PetroVietnam has proposed a solution to salvage five of its loss-making projects, making up almost half of the company’s list of 12 loss-making megaprojects all funded by state capital.
In April, the Vietnamese government publicized a list of 12 so-called megaprojects, all managed by the Ministry of Industry and Trade, that have accumulated aggregate losses of nearly US$3 billion.
The 12 projects on the chopping block include Phuong Nam pulp mill, Ninh Binh Urea Fertilizer, Thai Nguyen Cast-Iron and Steel Plant, Phu Tho Ethanol Plant, Dung Quat Ethanol Plant, Binh Phuoc Ethanol Plant, Dung Quat Shipyard, PVTex Dinh Vu Yarn Making Plant, Ha Bac Urea Fertilizer, Lao Cai Diammonium Phosphate (DAP) plant, Dinh Vu DAP, and Lao Cai Cast-Iron and Steel.
PetroVietnam, the country’s oil and gas giant, is responsible for five of these projects, namely the Dung Quat Shipyard, PVTex Dinh Vu and three ethanol plants.
In a recent report, PetroVietnam sought government permission to put the shipbuilding company up for sale.
However, if the shipyard fails to find a buyer, PetroVietnam will declare bankruptcy and auction off its assets and properties.
Both the sale and bankruptcy options indicate that PetroVietnam has given up on its plan to ‘revitalize’ Dung Quat Shipyard, an ambitious commitment the oil and gas company made when it acquired the shipbuilding firm from the now-defunct Vinashin in 2010.
Upon the acquisition, PetroVietnam’s leaders said they were committed to revitalizing the shipbuilder.
However, seven years later, the shipbuilder’s debts have risen to VND6.9 trillion ($303.96 million), which are in addition to its negative equity of VND1,152 billion ($50.75 million).PetroVietnam invested nearly VND2 trillion ($88.11 million) in increasing the shipbuilding company’s chartered capital, and another VND3.1 trillion ($136.56 million) to repay its debts.

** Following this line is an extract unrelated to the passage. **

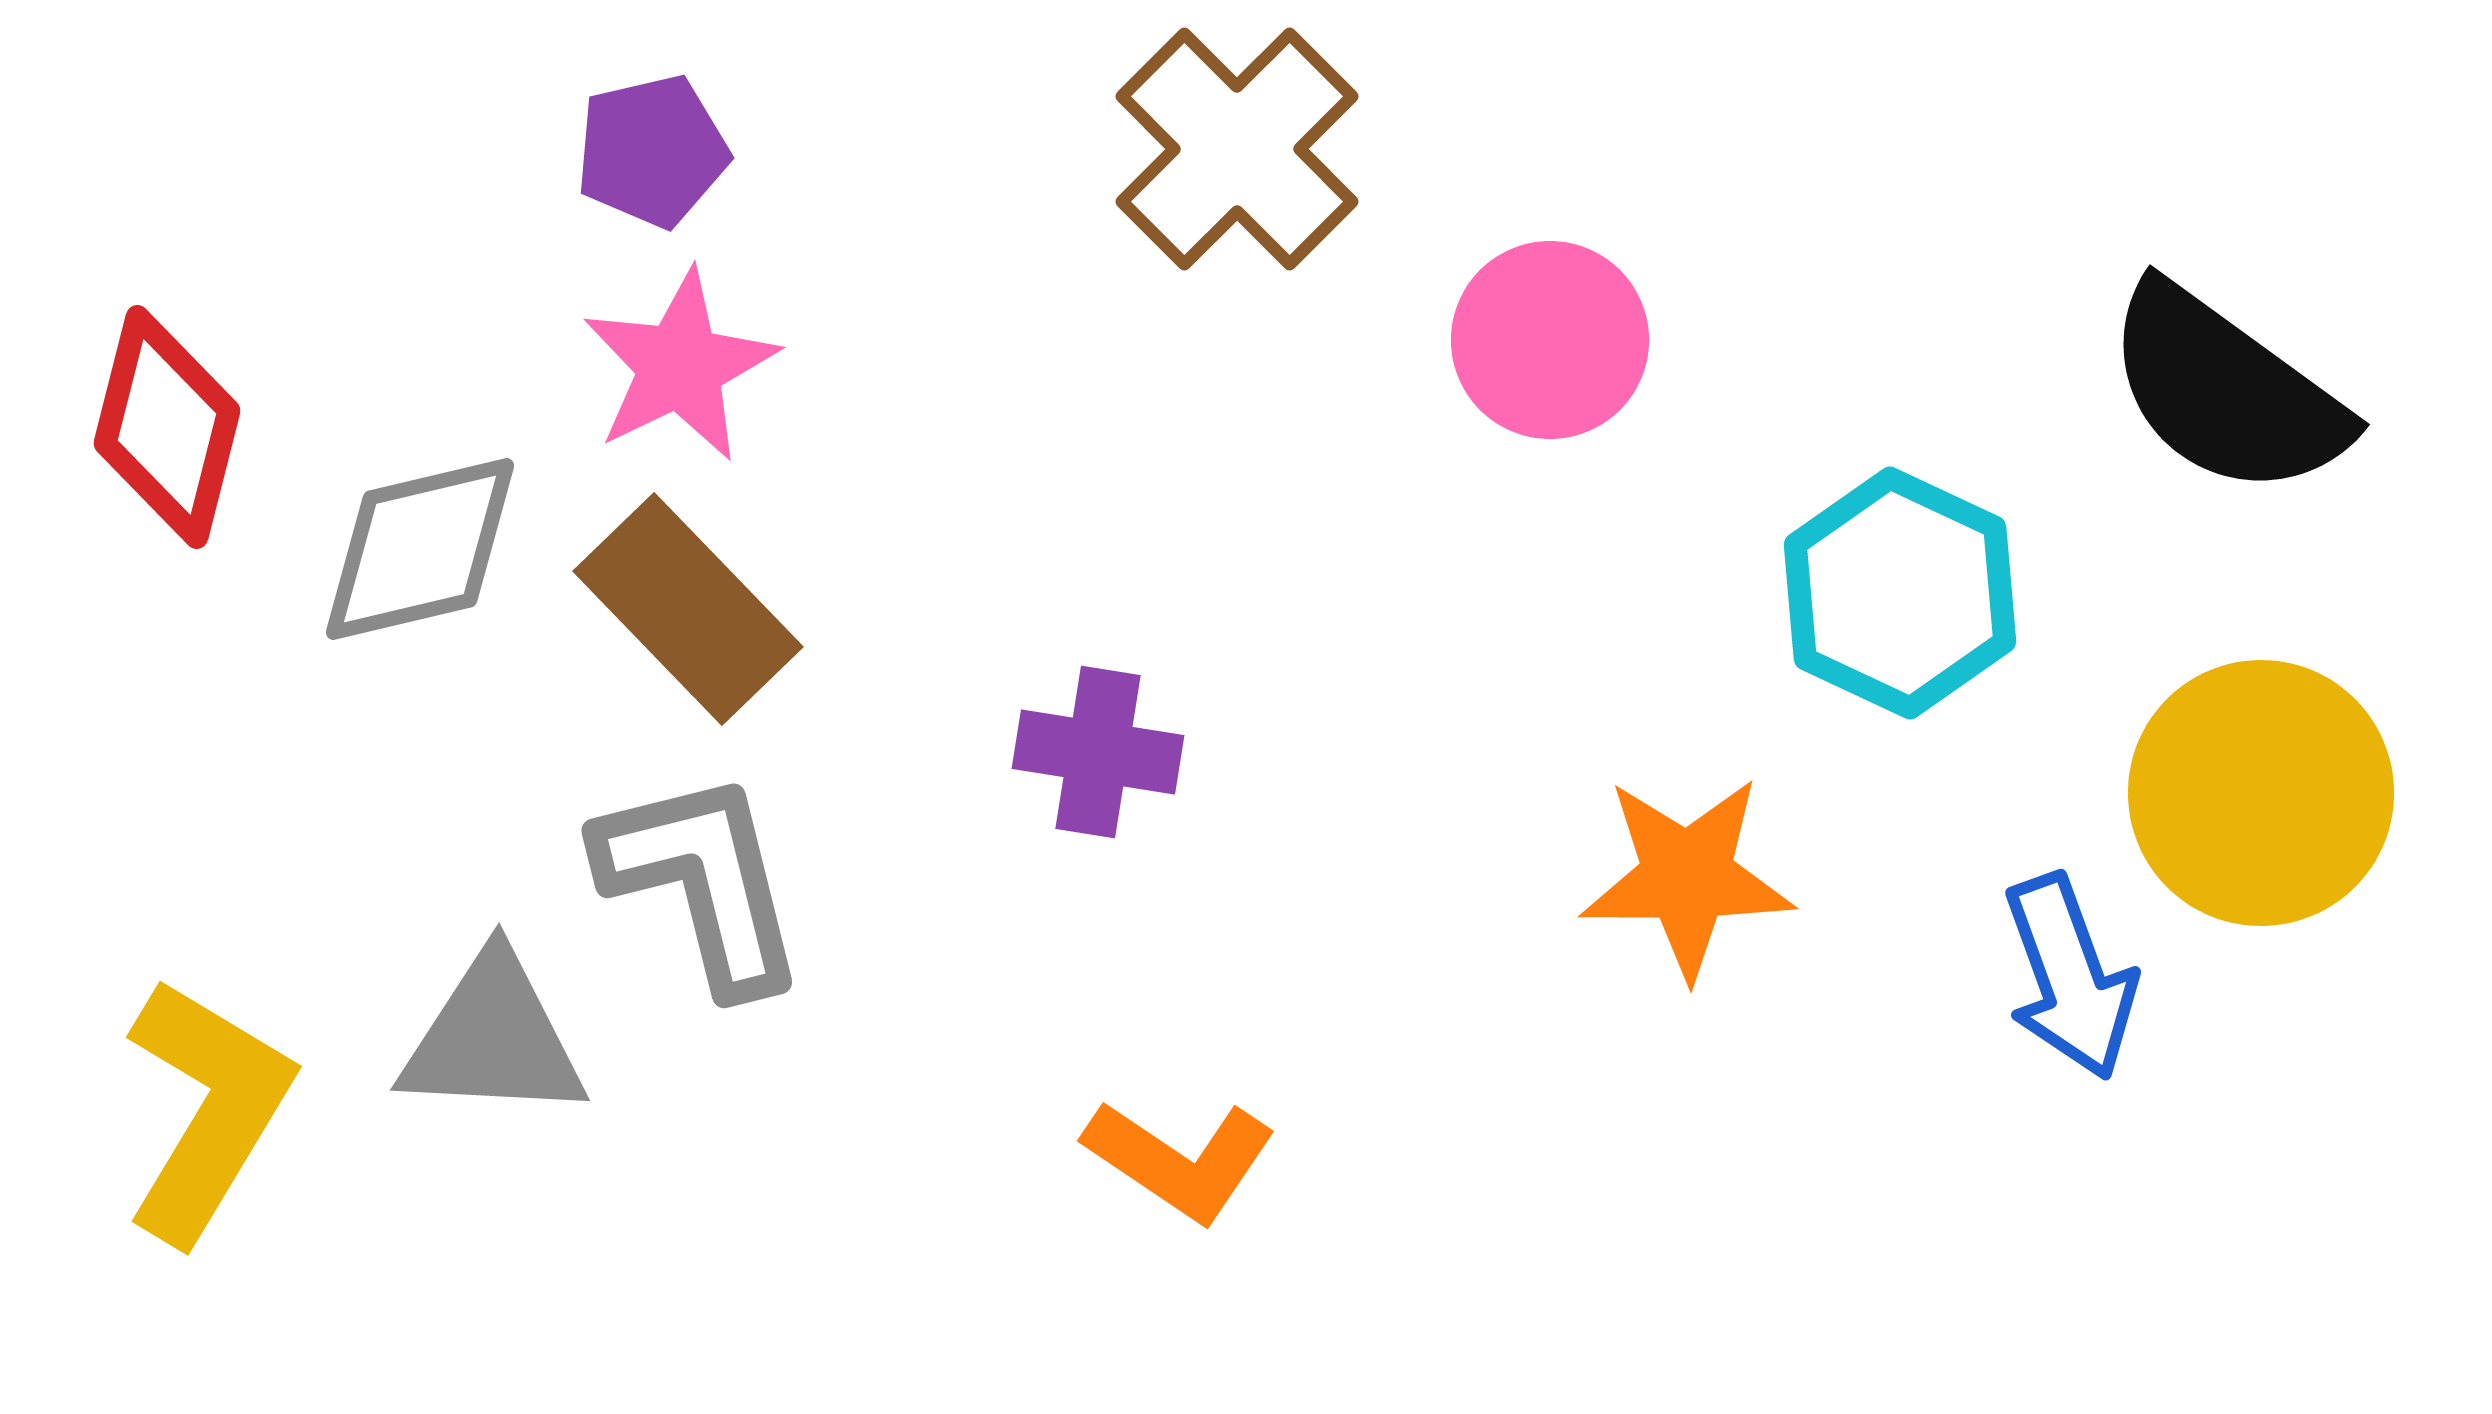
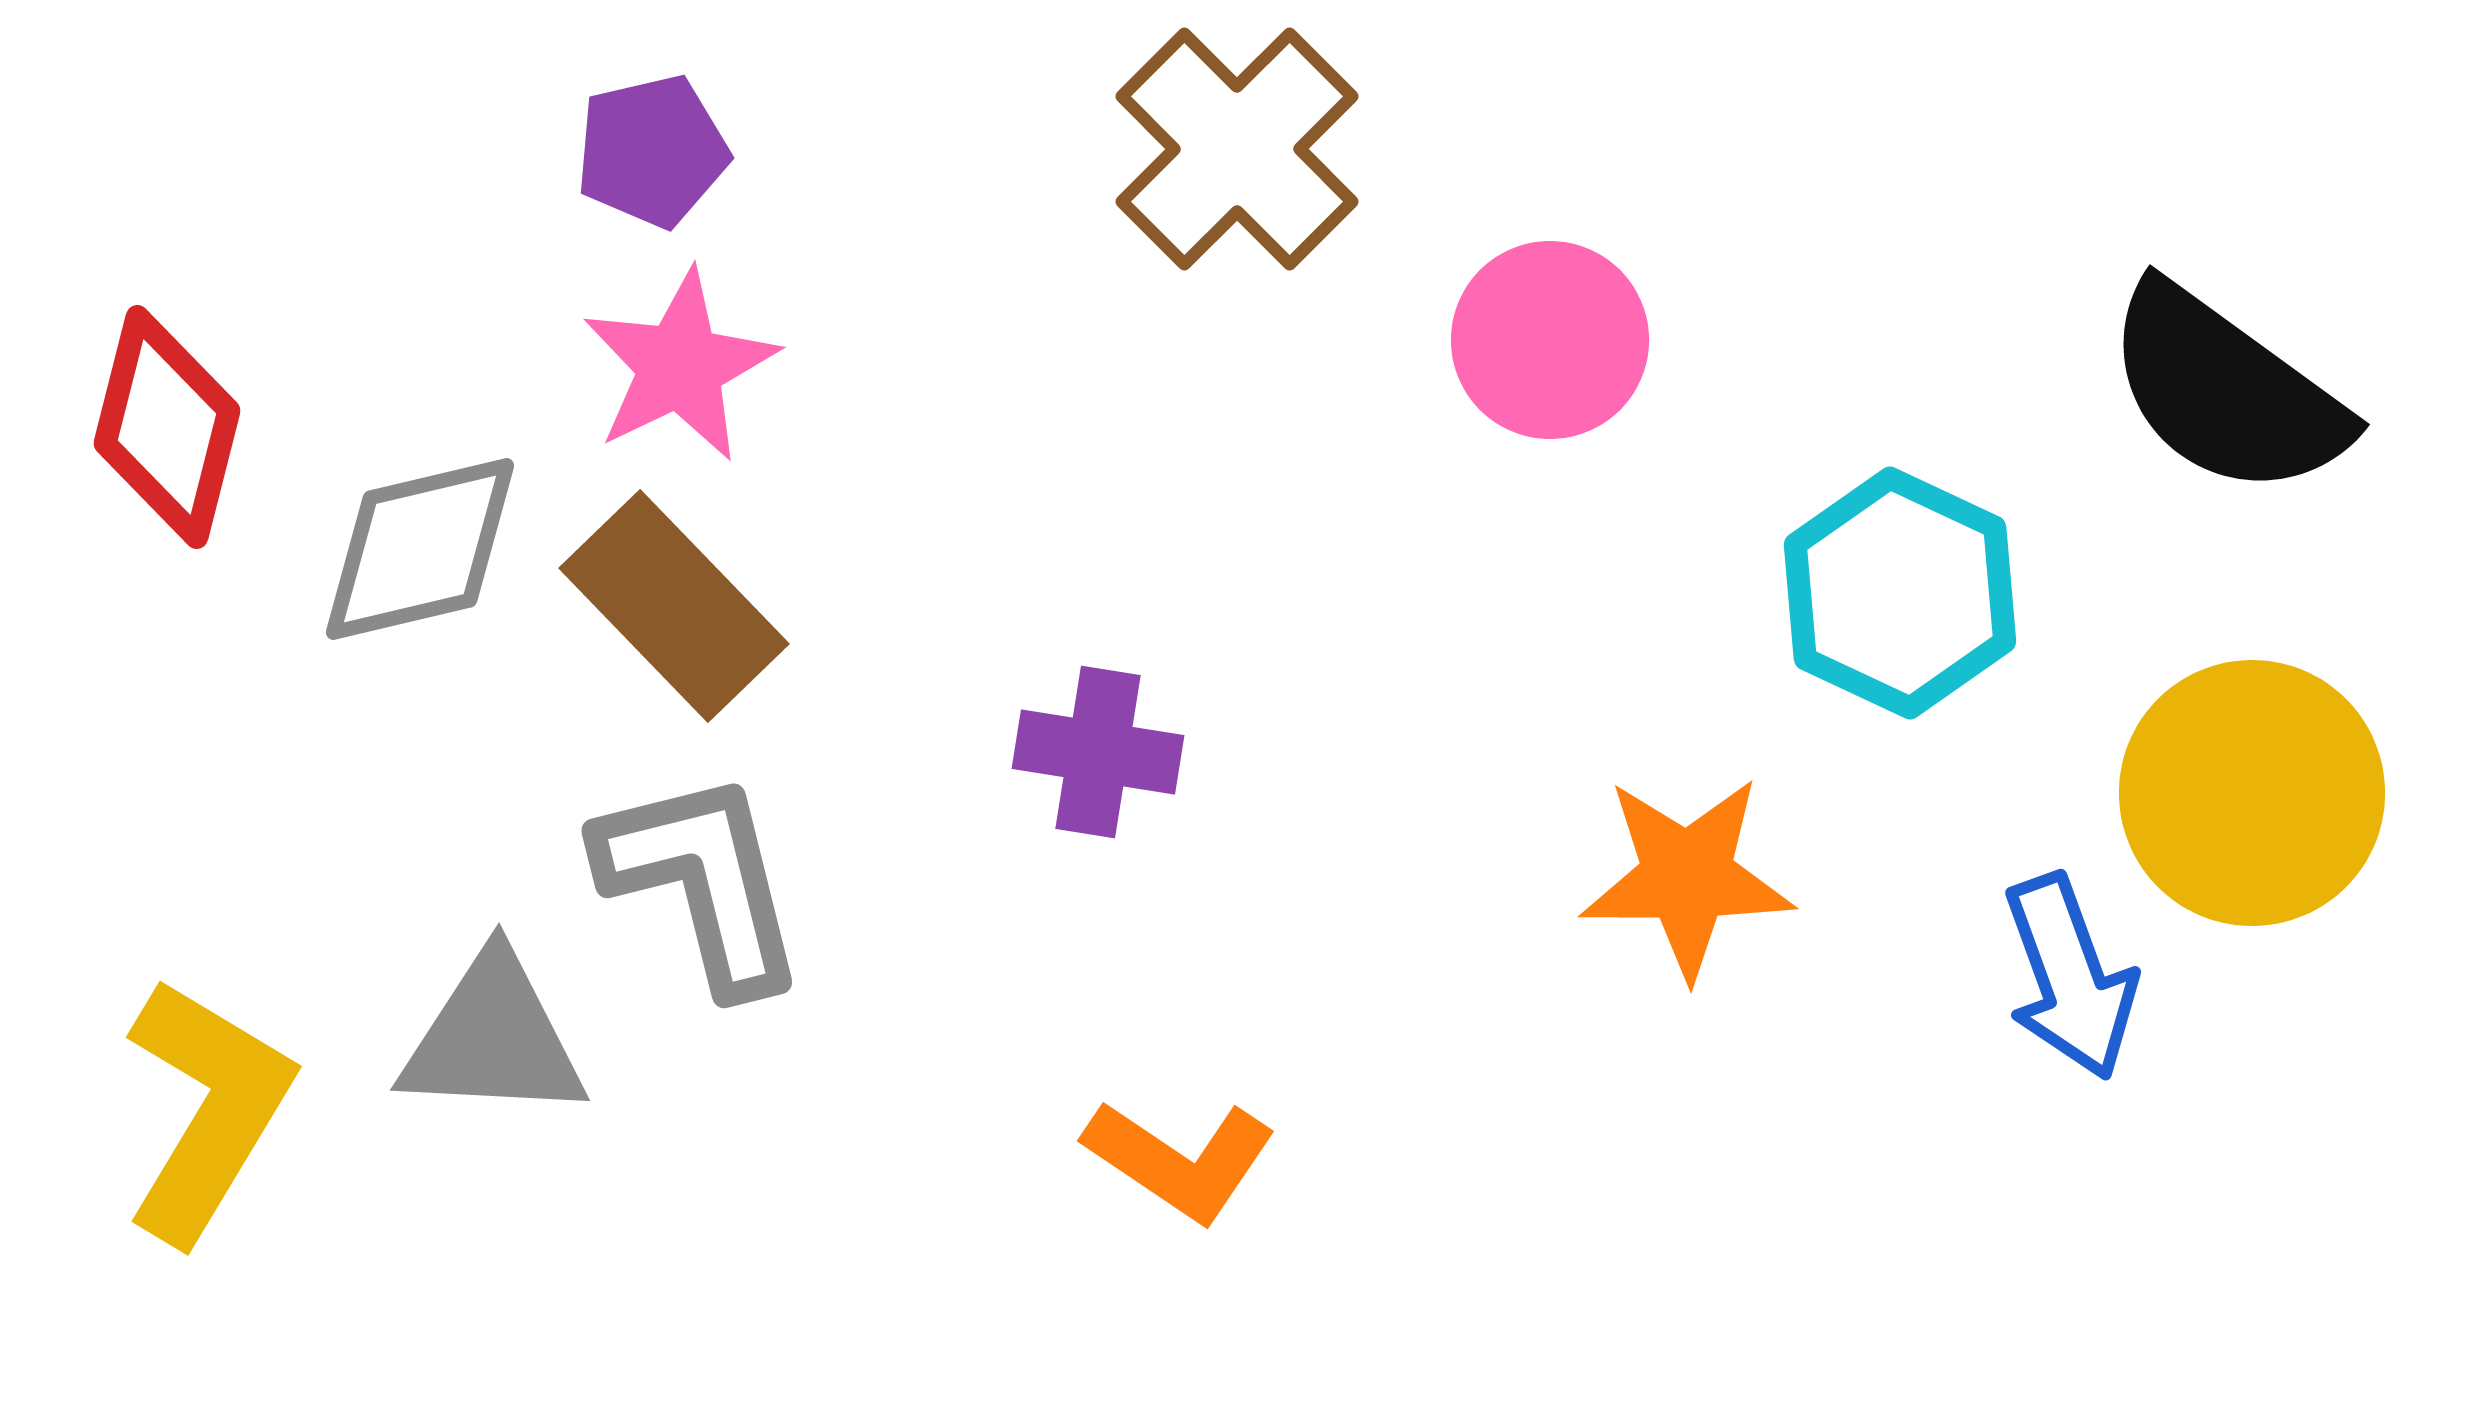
brown rectangle: moved 14 px left, 3 px up
yellow circle: moved 9 px left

While PetroVietnam appears to have admitted that Dung Quat Shipyard’s financial position is ‘incurable’, the company remains optimistic that it can rescue the other four ‘sinking ships’ — the yarn plant and three ethanol making factories.
As for the Dinh Vu plant, located in the northern city of Hai Phong, PetroVietnam said it is currently seeking cooperation with foreign partners to boost the facility’s performance. The plant had incurred losses of $312.5 million as of April 2017.
PetroVietnam has also proposed recommencing operations at the Binh Phuoc ethanol plant in southern Vietnam by the end of this year. However, the proposal has yet to receive the approval of the company’s shareholders.
The Dung Quat ethanol plant is also expected to resume operations in early 2018, while no timeline has been set for the restart of the Phu Tho facility, according to PetroVietnam.
The respective losses of the Binh Phuoc, Dung Quat and Phu Tho ethanol-making facilities as of April this year were $75.89 million, $227.46 million and $111.61 million.